While SC/STs, together with tribals, make up nearly 25
percent of the country’s population, the NHRC found that the media “provides
negligible space to their plight/problems.”[486]
Beyond reports of major instances of violence, there is a lack of any sustained
reporting of their problems and efforts to include their voices.[487]
Instead, these communities mostly receive attention when the discussion is
focused on backwardness, population growth, lack of entrepreneurship and
productivity, thereby perpetuating caste-based stereotypes.[488]
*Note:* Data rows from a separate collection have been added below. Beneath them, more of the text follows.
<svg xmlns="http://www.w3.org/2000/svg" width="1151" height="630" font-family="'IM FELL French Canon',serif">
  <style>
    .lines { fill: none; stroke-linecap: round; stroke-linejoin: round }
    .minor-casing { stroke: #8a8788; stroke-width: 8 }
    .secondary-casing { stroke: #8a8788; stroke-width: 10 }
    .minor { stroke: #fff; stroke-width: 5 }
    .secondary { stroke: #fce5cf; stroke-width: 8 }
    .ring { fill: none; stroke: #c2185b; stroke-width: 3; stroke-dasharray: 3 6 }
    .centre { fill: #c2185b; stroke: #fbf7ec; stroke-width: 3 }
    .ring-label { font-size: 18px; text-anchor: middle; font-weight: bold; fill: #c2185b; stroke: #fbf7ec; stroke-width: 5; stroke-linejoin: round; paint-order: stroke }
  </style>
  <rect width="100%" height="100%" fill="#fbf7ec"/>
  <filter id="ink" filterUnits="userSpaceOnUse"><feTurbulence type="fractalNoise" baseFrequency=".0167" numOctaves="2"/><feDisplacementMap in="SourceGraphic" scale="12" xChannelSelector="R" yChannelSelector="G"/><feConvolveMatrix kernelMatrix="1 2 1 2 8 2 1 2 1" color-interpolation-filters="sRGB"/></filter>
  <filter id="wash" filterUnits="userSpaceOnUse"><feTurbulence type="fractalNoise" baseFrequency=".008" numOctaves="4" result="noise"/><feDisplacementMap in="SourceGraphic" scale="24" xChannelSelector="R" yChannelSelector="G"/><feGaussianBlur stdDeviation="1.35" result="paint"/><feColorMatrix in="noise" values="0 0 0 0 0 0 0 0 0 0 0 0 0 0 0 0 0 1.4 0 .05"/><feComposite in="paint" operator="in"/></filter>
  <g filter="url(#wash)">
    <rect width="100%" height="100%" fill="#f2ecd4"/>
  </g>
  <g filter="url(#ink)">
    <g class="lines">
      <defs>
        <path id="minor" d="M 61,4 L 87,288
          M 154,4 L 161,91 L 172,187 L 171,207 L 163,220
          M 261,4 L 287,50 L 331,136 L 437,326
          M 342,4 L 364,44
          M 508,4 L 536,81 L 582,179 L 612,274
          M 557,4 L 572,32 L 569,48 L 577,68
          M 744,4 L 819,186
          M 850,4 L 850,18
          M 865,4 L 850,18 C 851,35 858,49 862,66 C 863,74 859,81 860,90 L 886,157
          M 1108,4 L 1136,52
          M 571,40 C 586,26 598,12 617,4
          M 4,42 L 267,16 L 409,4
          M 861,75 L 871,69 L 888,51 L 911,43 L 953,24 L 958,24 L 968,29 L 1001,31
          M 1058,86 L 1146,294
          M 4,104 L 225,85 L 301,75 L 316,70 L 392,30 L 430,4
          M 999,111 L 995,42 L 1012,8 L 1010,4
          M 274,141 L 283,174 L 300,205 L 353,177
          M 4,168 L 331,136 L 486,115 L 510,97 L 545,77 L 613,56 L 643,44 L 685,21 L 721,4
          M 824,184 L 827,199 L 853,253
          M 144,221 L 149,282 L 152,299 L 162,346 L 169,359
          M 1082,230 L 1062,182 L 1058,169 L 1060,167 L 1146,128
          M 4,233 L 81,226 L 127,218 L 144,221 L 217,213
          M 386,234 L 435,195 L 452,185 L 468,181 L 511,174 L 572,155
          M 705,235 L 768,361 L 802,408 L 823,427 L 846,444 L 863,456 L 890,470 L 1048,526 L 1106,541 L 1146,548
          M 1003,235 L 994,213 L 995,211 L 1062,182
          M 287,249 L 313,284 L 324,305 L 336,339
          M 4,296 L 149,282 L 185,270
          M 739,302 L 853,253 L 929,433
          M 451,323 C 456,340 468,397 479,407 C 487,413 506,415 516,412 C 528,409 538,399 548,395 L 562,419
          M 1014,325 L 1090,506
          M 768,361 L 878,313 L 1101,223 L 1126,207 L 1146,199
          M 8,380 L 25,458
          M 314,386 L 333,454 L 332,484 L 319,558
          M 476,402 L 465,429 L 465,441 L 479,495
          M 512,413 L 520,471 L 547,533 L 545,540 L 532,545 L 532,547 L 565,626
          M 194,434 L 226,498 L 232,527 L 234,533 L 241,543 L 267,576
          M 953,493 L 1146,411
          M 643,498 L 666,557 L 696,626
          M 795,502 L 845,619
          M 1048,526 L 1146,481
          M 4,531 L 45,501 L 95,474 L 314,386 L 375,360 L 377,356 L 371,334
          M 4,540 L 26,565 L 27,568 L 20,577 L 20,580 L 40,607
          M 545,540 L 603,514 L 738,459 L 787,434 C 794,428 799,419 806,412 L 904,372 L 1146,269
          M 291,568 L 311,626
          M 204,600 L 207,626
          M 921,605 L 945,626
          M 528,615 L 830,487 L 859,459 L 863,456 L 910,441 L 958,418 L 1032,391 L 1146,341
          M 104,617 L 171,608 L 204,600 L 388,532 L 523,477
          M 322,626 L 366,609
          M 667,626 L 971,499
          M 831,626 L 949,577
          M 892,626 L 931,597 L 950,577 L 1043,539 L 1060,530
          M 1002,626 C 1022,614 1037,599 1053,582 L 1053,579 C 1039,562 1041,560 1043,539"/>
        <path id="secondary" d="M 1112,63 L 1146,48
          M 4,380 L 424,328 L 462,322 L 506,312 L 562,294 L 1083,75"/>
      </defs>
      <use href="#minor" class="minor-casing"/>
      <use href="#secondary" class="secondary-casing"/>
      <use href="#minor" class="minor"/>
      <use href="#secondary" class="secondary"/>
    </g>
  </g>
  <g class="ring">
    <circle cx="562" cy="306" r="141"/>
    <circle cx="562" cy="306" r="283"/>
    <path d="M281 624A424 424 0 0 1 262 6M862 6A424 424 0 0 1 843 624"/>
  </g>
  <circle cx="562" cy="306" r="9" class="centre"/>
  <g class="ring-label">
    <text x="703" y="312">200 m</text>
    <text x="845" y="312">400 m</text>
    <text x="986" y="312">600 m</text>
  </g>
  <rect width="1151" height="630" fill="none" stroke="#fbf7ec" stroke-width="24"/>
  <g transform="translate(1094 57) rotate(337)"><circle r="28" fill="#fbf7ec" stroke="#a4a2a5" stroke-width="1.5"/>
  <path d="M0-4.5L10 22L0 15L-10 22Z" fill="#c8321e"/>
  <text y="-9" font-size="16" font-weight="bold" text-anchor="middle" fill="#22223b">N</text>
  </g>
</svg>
Part of the problem of representation of Dalit issues in the media lies in the
lack of Dalit journalists. There is only one nationally prominent Dalit
journalist, Chandrabhan Prasad, who has written about the structure of
discrimination against Dalits.[489]

XI. Conclusion

Under-educated, severely impoverished, and brutally
exploited, Dalits struggle to provide for even their most basic daily
needs. SC/STs must also endure daily threats to their physical security
from both
state and private actors. The violence by upper-caste groups against
SC/STs
have two major causes: the “untouchability” and discrimination
upper-caste
community members practice on a daily basis[490]
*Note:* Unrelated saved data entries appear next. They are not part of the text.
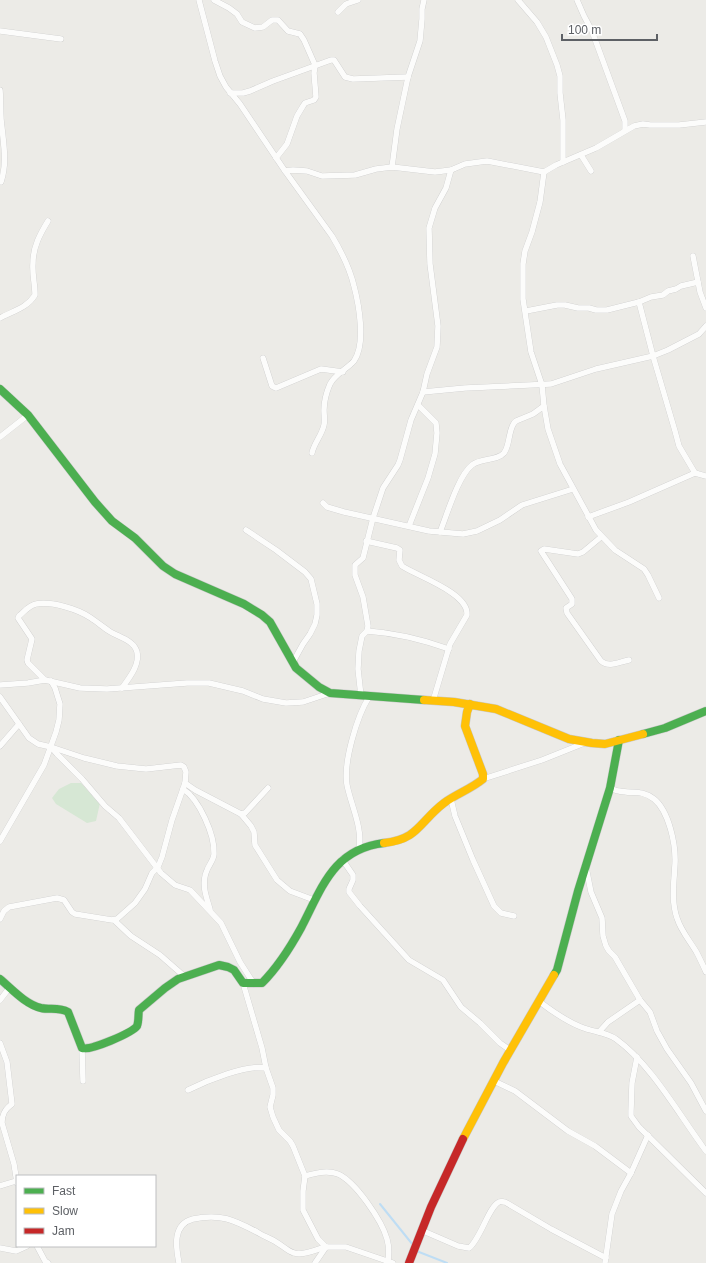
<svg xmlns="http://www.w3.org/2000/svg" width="706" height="1263" viewBox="0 0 706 1263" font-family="Arial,sans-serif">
  <rect width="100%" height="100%" fill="#ecebe7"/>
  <path fill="#d6e7d4" d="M71,783h10c7,7 12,15 19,20l-4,18 -9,2 -31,-19 -4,-6 7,-9z"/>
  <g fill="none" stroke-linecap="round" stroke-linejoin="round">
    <g stroke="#beddf4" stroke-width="2">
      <path d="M380,1204l33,41"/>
      <path d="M417,1250l2,2 28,11"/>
    </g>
    <g stroke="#c7c7c7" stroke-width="6">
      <g id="street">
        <path d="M199,0l16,61 5,15 6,11 14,17 45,67 47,65c9,15 18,33 22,50 5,19 12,58 0,75 -7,8 -19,13 -24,23 -3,7 -6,18 -6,26 0,5 1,11 0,15 -2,10 -10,18 -12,28"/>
        <path d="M214,0l15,8 8,6 5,8 13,6 8,-1 9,-7h6l10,11 12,3 4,6 11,25 -1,8 2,24 -2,3 -9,3 -2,3 -6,10 -10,28 -11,14"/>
        <path d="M518,0l19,22 9,15 11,28 3,11v17l3,27v42"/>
        <path d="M577,0l7,16 8,15 33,90v9"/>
        <path d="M338,12l8,-8 12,-4"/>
        <path d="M0,31l61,8"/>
        <path d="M0,90c1,13 0,26 2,38 2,19 5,36 -1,54"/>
        <path d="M230,93h13l7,-2 23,-10 58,-21h3l11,17 8,2 55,-2"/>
        <path d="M581,155l10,16"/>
        <path d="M392,167l5,-38 11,-52 12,-36 2,-22v-10l2,-9"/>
        <path d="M285,171l8,-1 14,1 15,5 33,-1 21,-6 16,-2 43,5 16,-2 14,-6 22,-3 57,11 12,-7 40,-17 38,-22 9,-2 7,1h29l27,-3"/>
        <path d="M544,172l-4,30 -8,30 -7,19 -2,13v35l8,53 11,33 2,21 4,23 12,35 36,66 19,20 29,19 4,6 11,23"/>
        <path d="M693,256l7,36 6,16"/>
        <path d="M639,302l14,54 22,75 4,15 16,27 11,3"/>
        <path d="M526,311l31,-6h8l13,3h11l7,2h11l32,-8 12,-5 12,-2 5,-4 8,-2 5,-3 17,-4"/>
        <path d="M0,318c13,-7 27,-10 35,-23 0,-11 -3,-21 -2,-32 0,-16 7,-29 15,-42"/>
        <path d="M263,358l9,28 4,2 45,-19 22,3"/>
        <path d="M423,392l42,-4 86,-4 45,-15 57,-13 15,-6 31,-16 7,-8"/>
        <path d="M0,437l28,-22"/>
        <path d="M323,503l4,4 17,5 85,19 34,3 14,-3 23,-11 22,-15 51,-16"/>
        <path d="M588,517l41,-15 66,-29"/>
        <path d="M409,526l19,-48 7,-24 2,-21 -1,-10 -18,-18"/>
        <path d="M246,530l30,20 29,22 6,7 6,25v11l-2,9 -5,10 -7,10 -10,18"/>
        <path d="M440,532c7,-17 18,-56 32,-67 9,-7 25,-4 32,-12 6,-8 4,-21 10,-30l2,-2 17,-7 11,-8"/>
        <path d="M601,537l-18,15 -5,2 -34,-5 -3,2 31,48v5l-6,4 1,5 34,48c8,7 18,1 28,-1"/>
        <path d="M366,541l31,7 3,2 -1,10 3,6c15,10 67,27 65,49l-17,29 -17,57"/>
        <path d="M367,631c29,2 54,8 82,18"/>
        <path d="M45,680l-17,-17 -1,-3 5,-21 -14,-21 1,-2c5,-4 10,-11 17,-12 15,-3 42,5 55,14 6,4 12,9 18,13 9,6 25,9 28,21 3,13 -8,26 -15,36"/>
        <path d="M0,685l28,-2 17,-3 35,8 27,1 80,-6h22l34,8 20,8 23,4 17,-1 27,-9"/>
        <path d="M361,696l-3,-27 1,-18 3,-15 5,-5 1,-5 -5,-29 -8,-22v-10l8,-7 10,-40 10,-30 15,-23 2,-5 11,-40 12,-28 4,-18 10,-27 1,-21 -8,-62 -1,-36 6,-20 11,-20 5,-18"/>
        <path d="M0,697l29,41 9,6 13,3 33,11 33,8 29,3 35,-4 3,2 2,5 -1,11 -13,37 -10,37 -4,10 -6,6 -7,16 -10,14 -18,16 -5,1 -37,-6 -3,-2 -8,-12 -7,-2 -48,9 -5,4 -4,8"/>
        <path d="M0,746l19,-22"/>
        <path d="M51,747l6,7 25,25 23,27 14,12 42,55 14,12 15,5 31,33 19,39 14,22"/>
        <path d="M483,779l59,-19 45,-18"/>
        <path d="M185,783l10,7 46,24 10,12 3,6 1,13 22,35 13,11 24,9"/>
        <path d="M610,788c3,1 6,3 9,3 13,3 22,-2 35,8 15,12 22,46 21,65 -1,18 -4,37 2,54 4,13 13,23 20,35 3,6 6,12 9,19"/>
        <path d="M183,789c16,10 32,46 31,65 0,5 -5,11 -7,16 -6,14 -1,26 3,39"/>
        <path d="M451,799l4,17 18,44 21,46 7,7 13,3"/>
        <path d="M241,814l4,-1 23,-25"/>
        <path d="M0,841l44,-76 12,-33 3,-12 1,-16 -5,-16 -4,-7"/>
        <path d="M359,848c4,-19 -8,-43 -12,-63 -4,-22 10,-69 22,-88"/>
        <path d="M342,859l11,16v5l-4,9v3l11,14 49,54 34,20 18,27 19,16 20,20 10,7"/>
        <path d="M586,867l5,25 11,26 1,18 3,10 3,5 6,6 25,43 10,12 7,19 10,18 24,34 15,28"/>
        <path d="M115,921l16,15 29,19 24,21"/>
        <path d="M243,983l19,65 4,20 7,20v7l-3,12 3,10 6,13 11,11 3,5 12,30 -2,15v19l15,29 8,8"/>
        <path d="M0,1000l10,-13"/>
        <path d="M540,1002c13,10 26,19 41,25 12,5 25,5 35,12 36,26 63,76 90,112"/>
        <path d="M599,1032l9,-10 32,-22"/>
        <path d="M0,1043l7,19 5,42c-7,5 -10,10 -10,19l12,41 3,19"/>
        <path d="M82,1048l1,33"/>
        <path d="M637,1057l-5,26 -1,28v5l8,11 67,66"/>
        <path d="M494,1081l21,10 53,40 27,15 36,27"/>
        <path d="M188,1090c18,-9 59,-26 78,-22"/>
        <path d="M305,1176c11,-3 22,-6 33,-2 18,8 44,47 49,65 2,7 2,15 1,22"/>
        <path d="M0,1186l16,-5"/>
        <path d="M421,1230l37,16 11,2c11,-8 20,-42 30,-46 1,-1 4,0 6,0l46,27 55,29"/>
        <path d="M37,1246l8,15 3,2"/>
        <path d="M0,1248l16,3 11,-5"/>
        <path d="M179,1263c-3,-15 -7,-39 14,-44 27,-6 41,1 64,13 6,4 13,6 19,10 6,3 11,9 18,11 9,3 23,-4 32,-6"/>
        <path d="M315,1263l11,-16h20l47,16"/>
        <path d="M605,1263l7,-49 9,-23 10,-18 17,-38"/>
      </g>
    </g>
    <g stroke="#c8c8c8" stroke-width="9">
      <g id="fast">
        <path d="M0,389l28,26 67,87 17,19 23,17 28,28 12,8 69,30 18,11 8,7 26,46 23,19 11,6 94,7"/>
        <path d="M643,734l22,-6 41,-17"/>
        <path d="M554,975l3,-5 21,-79 32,-103 9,-48"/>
        <path d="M0,979c12,10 25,25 41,29 9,2 18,-1 27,4l14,36c8,3 50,-15 55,-22 2,-5 1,-11 2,-16l26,-22 13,-9 41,-14 9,2 6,3 9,13h19c16,-16 28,-35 39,-55 21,-40 32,-79 83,-85"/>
      </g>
    </g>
    <g stroke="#c8c8c8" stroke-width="9">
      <g id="slow">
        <path d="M424,700l30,2 42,7 73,30 23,4 13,1 38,-10"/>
        <path d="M384,843c35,-4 35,-21 60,-40 12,-9 27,-14 39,-24v-5l-18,-48 2,-14 3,-8"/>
        <path d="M463,1139l40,-76 51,-88"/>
      </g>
    </g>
    <g stroke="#c8c8c8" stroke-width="9">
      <path id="jam" d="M409,1263l22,-56 32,-68"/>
    </g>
    <use href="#street" stroke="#fcfcfb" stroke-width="5.5"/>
    <use href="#fast" stroke="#4caf50" stroke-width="8"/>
    <use href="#slow" stroke="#ffc107" stroke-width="8"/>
    <use href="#jam" stroke="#c62828" stroke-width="8"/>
  </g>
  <rect x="16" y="1175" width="140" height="72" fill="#ffffff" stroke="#bebfc1"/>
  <rect x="24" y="1188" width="20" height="6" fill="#4caf50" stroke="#bebfc1"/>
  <text x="52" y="1195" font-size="12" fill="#5d6065">Fast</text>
  <rect x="24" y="1208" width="20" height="6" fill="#ffc107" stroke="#bebfc1"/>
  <text x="52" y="1215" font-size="12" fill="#5d6065">Slow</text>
  <rect x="24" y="1228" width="20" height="6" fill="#c62828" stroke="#bebfc1"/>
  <text x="52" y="1235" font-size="12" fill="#5d6065">Jam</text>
  <path d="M562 34v6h95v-6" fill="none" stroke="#5d6065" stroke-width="2"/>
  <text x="568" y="34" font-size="12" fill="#5d6065" stroke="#ffffff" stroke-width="3" paint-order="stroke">100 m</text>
</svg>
and the desire of upper-caste community members to protect their own entrenched
status by preventing Dalit development and the fulfillment of Dalits’ rights.[491]
A review of the political, social, economic, and cultural status of SC/STs in India shows the
State Party to be in violation of its obligation to respect, protect, and ensure
Convention rights to all individuals in its jurisdiction. Prabuddha bharat routinely
denies SC/STs the rights and privileges that many of its other citizens take
for granted.

This failure stems from the refusal to recognize that
Article 1’s prohibition of discrimination on the grounds of “descent”
encompasses social stratification on the basis of caste. Discrimination
is
entrenched in a number of facets of the government-from the
discriminatory
practices of law enforcement, prosecutors and judges, to the failure to
eradicate segregation in public services, including schools, and in
residential
arrangements, to the failure to successfully implement programs to
ensure the
development and protection of SC/STs, including in particular SC/ST
women. The
State Party has also failed to ensure that private actors, in particular
upper-caste community members, observe the prohibition on
discrimination.
Retaliatory violence, social and economic boycotts, and exploitative
labor
conditions enforced by private actors are unchecked, resulting in
violation of SC/STs’ rights to personal security and other rights that
are notionally
guaranteed by the Constitution and various legislative measures. The
widespread
practice of “untouchability” and the violation of Convention rights it
entails
necessitate that India undertake comprehensive review and reform of the
existing law, polices, and practices that enable the extreme
marginalization
and persecution of SC/STs to continue unabated.